Bought for $100 — barely Rs 8,000 — in Detroit in the 1980s, an artwork by one of India’s most influential modernists, F N Souza is estimated to sell for £500,000 (around Rs 5 crore) at an auction in Sotheby’s London on October 26.
Though the final selling price may be much lower or higher depending on bids, it’s quite a trajectory for a piece that was quietly hanging on the walls of an American collector for four decades. Oblivious to its value, the current owners submitted its details on the auction house’s online pricing platform, leading to its rediscovery.
Titled ‘Landscape’ (Red Building), the painting — which shows the English city’s rectilinear skyline — not only represents Souza’s brief yet significant affair with European cityscapes in the post-war 1950s, but also belongs to 1955, a landmark year that marked the beginning of his ascent in London following six years of rejection and strife.

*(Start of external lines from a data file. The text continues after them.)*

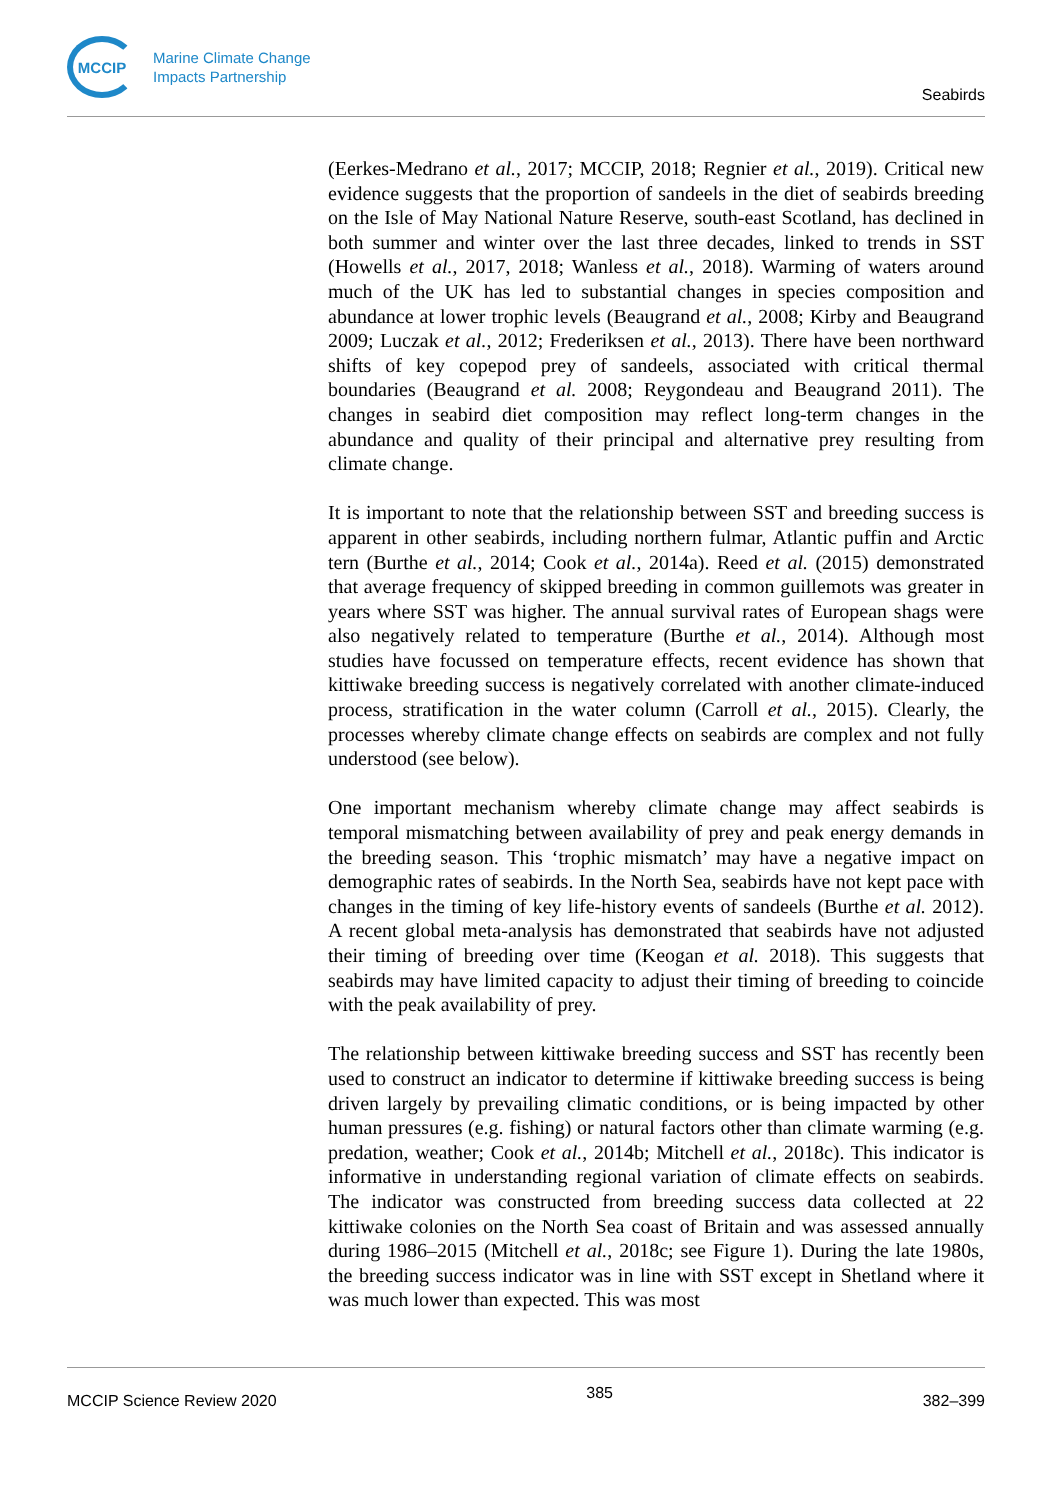MCCIP
Marine Climate Change
Impacts Partnership
Seabirds
(Eerkes-Medrano et al., 2017; MCCIP, 2018; Regnier et al., 2019). Critical new evidence suggests that the proportion of sandeels in the diet of seabirds breeding on the Isle of May National Nature Reserve, south-east Scotland, has declined in both summer and winter over the last three decades, linked to trends in SST (Howells et al., 2017, 2018; Wanless et al., 2018). Warming of waters around much of the UK has led to substantial changes in species composition and abundance at lower trophic levels (Beaugrand et al., 2008; Kirby and Beaugrand 2009; Luczak et al., 2012; Frederiksen et al., 2013). There have been northward shifts of key copepod prey of sandeels, associated with critical thermal boundaries (Beaugrand et al. 2008; Reygondeau and Beaugrand 2011). The changes in seabird diet composition may reflect long-term changes in the abundance and quality of their principal and alternative prey resulting from climate change.
It is important to note that the relationship between SST and breeding success is apparent in other seabirds, including northern fulmar, Atlantic puffin and Arctic tern (Burthe et al., 2014; Cook et al., 2014a). Reed et al. (2015) demonstrated that average frequency of skipped breeding in common guillemots was greater in years where SST was higher. The annual survival rates of European shags were also negatively related to temperature (Burthe et al., 2014). Although most studies have focussed on temperature effects, recent evidence has shown that kittiwake breeding success is negatively correlated with another climate-induced process, stratification in the water column (Carroll et al., 2015). Clearly, the processes whereby climate change effects on seabirds are complex and not fully understood (see below).
One important mechanism whereby climate change may affect seabirds is temporal mismatching between availability of prey and peak energy demands in the breeding season. This ‘trophic mismatch’ may have a negative impact on demographic rates of seabirds. In the North Sea, seabirds have not kept pace with changes in the timing of key life-history events of sandeels (Burthe et al. 2012). A recent global meta-analysis has demonstrated that seabirds have not adjusted their timing of breeding over time (Keogan et al. 2018). This suggests that seabirds may have limited capacity to adjust their timing of breeding to coincide with the peak availability of prey.
The relationship between kittiwake breeding success and SST has recently been used to construct an indicator to determine if kittiwake breeding success is being driven largely by prevailing climatic conditions, or is being impacted by other human pressures (e.g. fishing) or natural factors other than climate warming (e.g. predation, weather; Cook et al., 2014b; Mitchell et al., 2018c). This indicator is informative in understanding regional variation of climate effects on seabirds. The indicator was constructed from breeding success data collected at 22 kittiwake colonies on the North Sea coast of Britain and was assessed annually during 1986–2015 (Mitchell et al., 2018c; see Figure 1). During the late 1980s, the breeding success indicator was in line with SST except in Shetland where it was much lower than expected. This was most
MCCIP Science Review 2020 385 382–399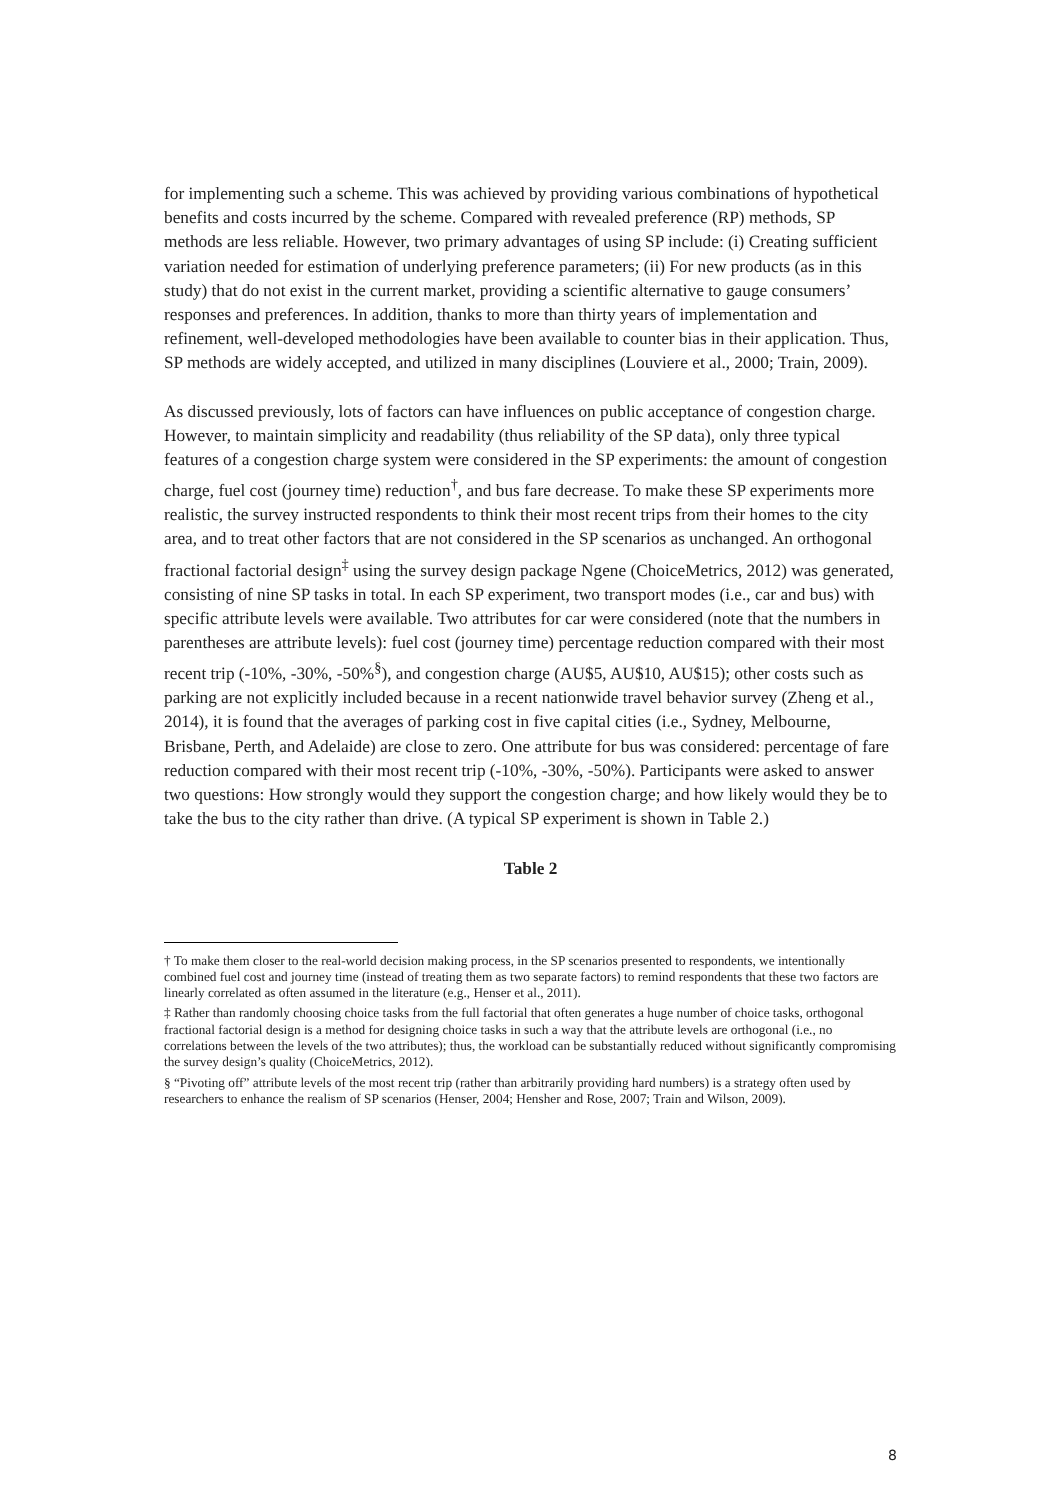for implementing such a scheme. This was achieved by providing various combinations of hypothetical benefits and costs incurred by the scheme. Compared with revealed preference (RP) methods, SP methods are less reliable. However, two primary advantages of using SP include: (i) Creating sufficient variation needed for estimation of underlying preference parameters; (ii) For new products (as in this study) that do not exist in the current market, providing a scientific alternative to gauge consumers’ responses and preferences. In addition, thanks to more than thirty years of implementation and refinement, well-developed methodologies have been available to counter bias in their application. Thus, SP methods are widely accepted, and utilized in many disciplines (Louviere et al., 2000; Train, 2009).
As discussed previously, lots of factors can have influences on public acceptance of congestion charge. However, to maintain simplicity and readability (thus reliability of the SP data), only three typical features of a congestion charge system were considered in the SP experiments: the amount of congestion charge, fuel cost (journey time) reduction<sup>†</sup>, and bus fare decrease. To make these SP experiments more realistic, the survey instructed respondents to think their most recent trips from their homes to the city area, and to treat other factors that are not considered in the SP scenarios as unchanged. An orthogonal fractional factorial design<sup>‡</sup> using the survey design package Ngene (ChoiceMetrics, 2012) was generated, consisting of nine SP tasks in total. In each SP experiment, two transport modes (i.e., car and bus) with specific attribute levels were available. Two attributes for car were considered (note that the numbers in parentheses are attribute levels): fuel cost (journey time) percentage reduction compared with their most recent trip (-10%, -30%, -50%<sup>§</sup>), and congestion charge (AU$5, AU$10, AU$15); other costs such as parking are not explicitly included because in a recent nationwide travel behavior survey (Zheng et al., 2014), it is found that the averages of parking cost in five capital cities (i.e., Sydney, Melbourne, Brisbane, Perth, and Adelaide) are close to zero. One attribute for bus was considered: percentage of fare reduction compared with their most recent trip (-10%, -30%, -50%). Participants were asked to answer two questions: How strongly would they support the congestion charge; and how likely would they be to take the bus to the city rather than drive. (A typical SP experiment is shown in Table 2.)
Table 2
† To make them closer to the real-world decision making process, in the SP scenarios presented to respondents, we intentionally combined fuel cost and journey time (instead of treating them as two separate factors) to remind respondents that these two factors are linearly correlated as often assumed in the literature (e.g., Henser et al., 2011).
‡ Rather than randomly choosing choice tasks from the full factorial that often generates a huge number of choice tasks, orthogonal fractional factorial design is a method for designing choice tasks in such a way that the attribute levels are orthogonal (i.e., no correlations between the levels of the two attributes); thus, the workload can be substantially reduced without significantly compromising the survey design’s quality (ChoiceMetrics, 2012).
§ “Pivoting off” attribute levels of the most recent trip (rather than arbitrarily providing hard numbers) is a strategy often used by researchers to enhance the realism of SP scenarios (Henser, 2004; Hensher and Rose, 2007; Train and Wilson, 2009).
8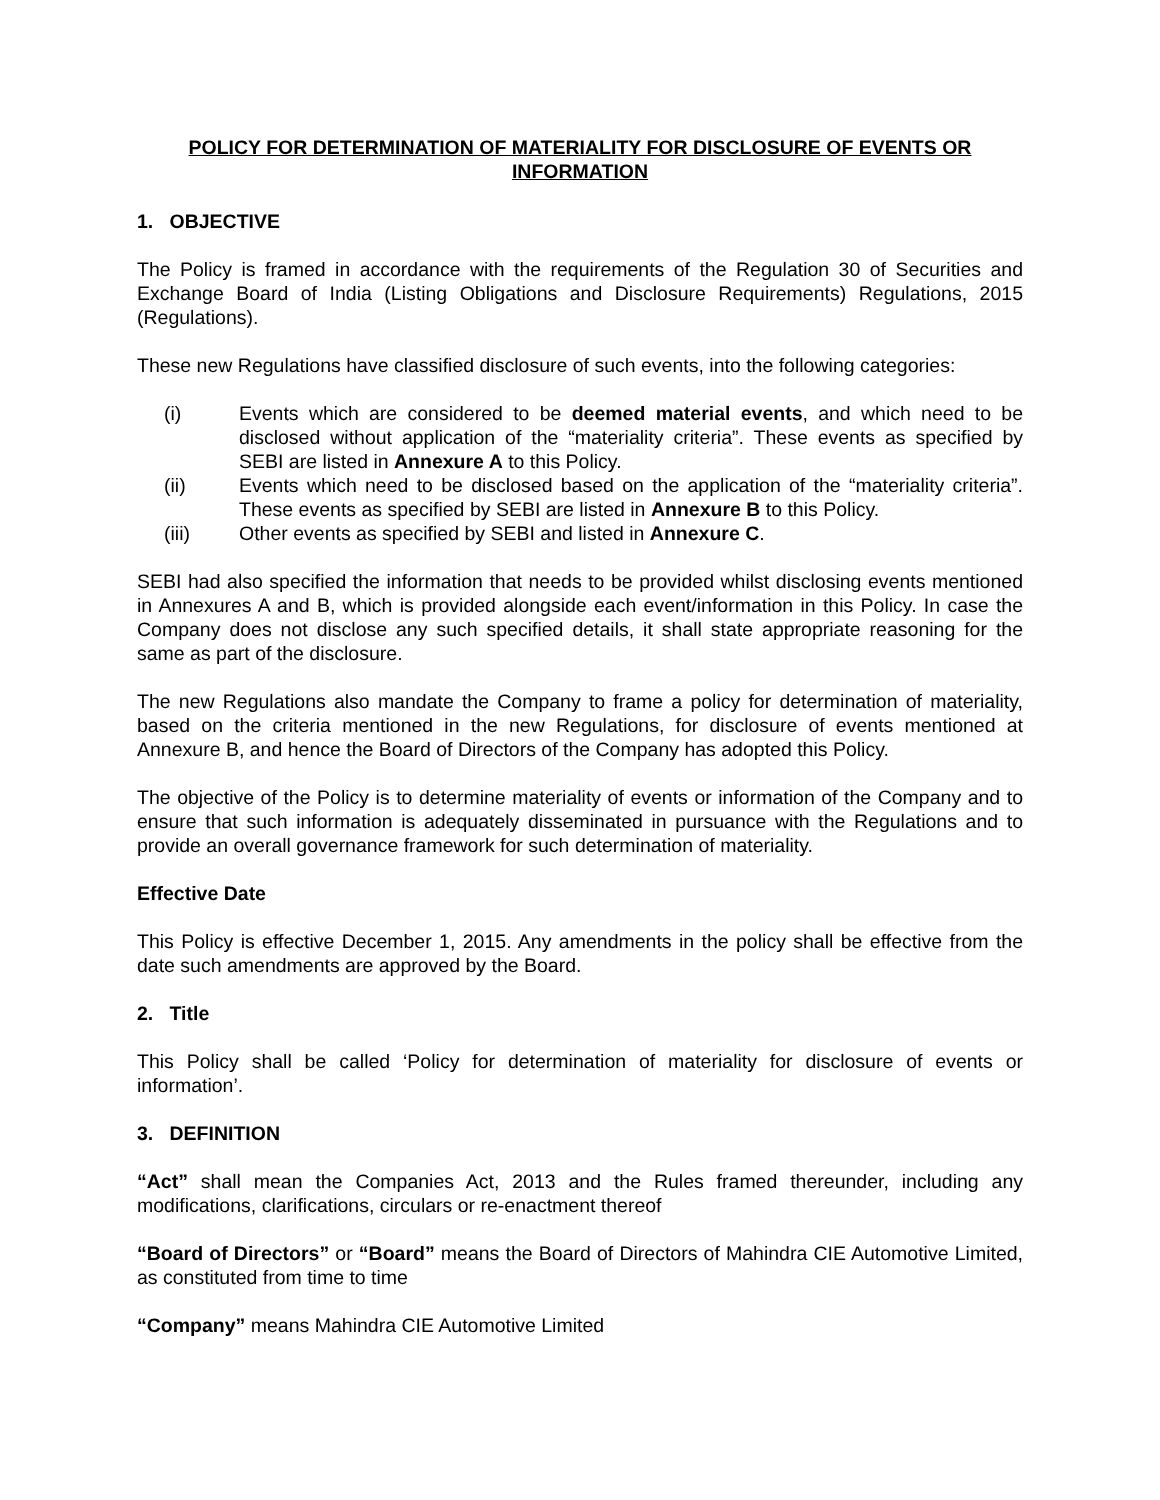POLICY FOR DETERMINATION OF MATERIALITY FOR DISCLOSURE OF EVENTS OR INFORMATION
1. OBJECTIVE
The Policy is framed in accordance with the requirements of the Regulation 30 of Securities and Exchange Board of India (Listing Obligations and Disclosure Requirements) Regulations, 2015 (Regulations).
These new Regulations have classified disclosure of such events, into the following categories:
(i) Events which are considered to be deemed material events, and which need to be disclosed without application of the “materiality criteria”. These events as specified by SEBI are listed in Annexure A to this Policy.
(ii) Events which need to be disclosed based on the application of the “materiality criteria”. These events as specified by SEBI are listed in Annexure B to this Policy.
(iii) Other events as specified by SEBI and listed in Annexure C.
SEBI had also specified the information that needs to be provided whilst disclosing events mentioned in Annexures A and B, which is provided alongside each event/information in this Policy. In case the Company does not disclose any such specified details, it shall state appropriate reasoning for the same as part of the disclosure.
The new Regulations also mandate the Company to frame a policy for determination of materiality, based on the criteria mentioned in the new Regulations, for disclosure of events mentioned at Annexure B, and hence the Board of Directors of the Company has adopted this Policy.
The objective of the Policy is to determine materiality of events or information of the Company and to ensure that such information is adequately disseminated in pursuance with the Regulations and to provide an overall governance framework for such determination of materiality.
Effective Date
This Policy is effective December 1, 2015. Any amendments in the policy shall be effective from the date such amendments are approved by the Board.
2. Title
This Policy shall be called ‘Policy for determination of materiality for disclosure of events or information’.
3. DEFINITION
“Act” shall mean the Companies Act, 2013 and the Rules framed thereunder, including any modifications, clarifications, circulars or re-enactment thereof
“Board of Directors” or “Board” means the Board of Directors of Mahindra CIE Automotive Limited, as constituted from time to time
“Company” means Mahindra CIE Automotive Limited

It was in 1949, two years after he co-founded the era-defining Bombay Progressive Artists’ Group, that Goa-born Souza had left Bombay to establish himself in London. “The period from 1949-1955 was a hard one for Souza,” wrote acclaimed art critic Edwin Mullins in 1962, adding: “For those six years, he tried to interest London galleries in his pictures only to be told that they were not good enough. Once he and a friend carried an enormous picture from North Kensington where he lived to Bond Street, because a gallery had expressed a slight interest in his work, only to have it rejected and carry it all the way back to North Kensington”.
Souza’s breakthrough show in 1955 later earned him the patronage of wealthy New Yorker Harold Kovner and of Detroit-based founder of the London Arts Group, Eugene Ivan Schuster. Schuster would bring Souza and his paintings to America, where the artist would spend three decades before returning to India towards the end of his life. That’s how ‘Landscape’ — which was found illustrated in an artist’s inventory list from the Schuster Gallery archives alongside over 100 of the artist’s paintings — surfaced at a charity auction in Detroit in the 1980s and caught the eye of a collector.
Now, it’s come full circle. “Four decades on, it is returning to the saleroom, to be offered in London, the same location of the artist’s great European breakthrough back in 1955,” said Ishrat Kanga, head of modern and contemporary South Asian art sales at Sotheby’s London.